If you have the same skill name in multiple places:

  1. Project > Global - project-level skills override global ones
  2. Mode-specific > Generic - skills-code/foo/ overrides skills/foo/ when in code mode
// From src/services/skills/SkillsManager.ts
private shouldOverrideSkill(existing: SkillMetadata, newSkill: SkillMetadata): boolean {
    // Project always overrides global
    if (newSkill.source === "project" && existing.source === "global") return true
    if (newSkill.source === "global" && existing.source === "project") return false
    // Same source: mode-specific overrides generic
    if (newSkill.mode && !existing.mode) return true
    if (!newSkill.mode && existing.mode) return false
    return false
}

UI Indicators

What Exists

The Settings → Skills tab shows:

  • List of discovered skills (project + global)
  • Their descriptions and mode restrictions
  • Delete buttons

This is inventory management only - it doesn't track which skills were actually used.

What Doesn't Exist

No dedicated "skill activated" indicator. There's no badge, toast, or status bar showing "Skill X activated".

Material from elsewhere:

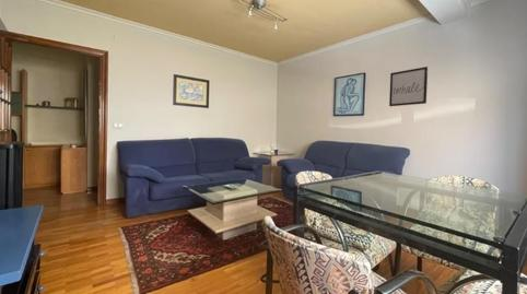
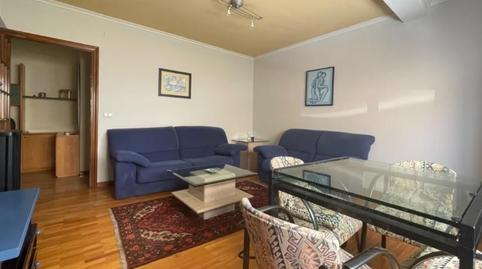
- wall art [388,66,429,107]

How to Know a Skill Was Used

  1. read_file tool call - The most visible sign. When the LLM uses a skill, it calls read_file on the SKILL.md path. You'll see this in the chat.
  2. LLM's response text - The LLM might mention "I'm using the translation skill" but this is model-dependent.
  3. Internal verification - The prompt includes <skill_check_completed>true|false</skill_check_completed> for the LLM's internal reasoning, but this isn't parsed or displayed.

Best Practices for Reliable Triggering

1. Description is Everything

The description is what the LLM evaluates. Make it match how users phrase requests.

Good: "autonomous overnight workflow execution with progress monitoring" Bad: "overnight stuff"

2. Be Specific

Vague descriptions lead to uncertain matching.

3. Use Action Words

Descriptions should describe WHEN to use the skill:

  • "Guidelines for translating and localizing..."
  • "Workflow for deploying to production..."
  • "Process for reviewing pull requests..."

4. Explicit Invocation Always Works

Saying "use the overnight-run skill" will definitely trigger it since the LLM sees the skill name in the list.

5. Test with Variations

The LLM interprets, so "run overnight" might work but "schedule for tonight" might not. Test your skill with different phrasings.

6. Keep Names Lowercase with Hyphens

Per the spec: 1-64 chars, lowercase letters/numbers/hyphens only, no leading/trailing hyphens, no consecutive hyphens.


Code References

File Purpose
src/services/skills/SkillsManager.ts Discovery, loading, mode filtering
src/core/prompts/sections/skills.ts System prompt generation
src/shared/skills.ts Type definitions
webview-ui/src/components/kilocode/settings/InstalledSkillsView.tsx UI for viewing installed skills

SKILL.md Structure

---
name: my-skill
description: When to use this skill - this is what the LLM evaluates
---

# Instructions

The full content here is only loaded when the skill is activated.
This can be as long as needed - it's not in the system prompt by default.